Burnham claims the Treasury Department prevented a circuit break a few weeks ago

Question me: Your hospital modeling is bad. It appears that we will reach the same level of hospital bed intake as Peak by the end of the month, but this time you are also turning on electives at the same time.

Are you not exaggerating the idea that our hospitals are not a problem?

No, he doesn’t want to do that, he says.

He says they received a briefing today on this.

Sir Richard Lise explained to them that the pressure this time is different, because there is a cure now – so fewer people need ventilation beds.

There is definitely pressure, but it’s not like last time.

We are not satisfied in any way with that.

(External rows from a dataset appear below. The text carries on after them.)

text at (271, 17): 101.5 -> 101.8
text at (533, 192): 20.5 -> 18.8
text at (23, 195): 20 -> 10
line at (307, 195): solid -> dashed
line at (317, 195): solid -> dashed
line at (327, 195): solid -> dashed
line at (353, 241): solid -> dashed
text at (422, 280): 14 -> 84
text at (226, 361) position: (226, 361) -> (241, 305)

That q is what is likely to withstand the pressure of hospitals, he says: A tier 3 proposal suffers from underfunding or the disruption of a national constituency.

This is the thing that the prime minister has to be honest about.

He believes the prime minister himself wanted to break the cycle a few weeks ago – but the Treasury Department banned him, which had not properly funded it.

And the Treasury appears to have “imposed” the regional approach as a result, he says.

An electrical circuit outage is more likely to relieve hospital stress than Level III.

For us, this is a ‘stick with what we have’ approach, be very vigilant about the hospital situation, reduce numbers and take back calls for a national break ‘when the time comes’. (Note that this is not the position of all leaders here.)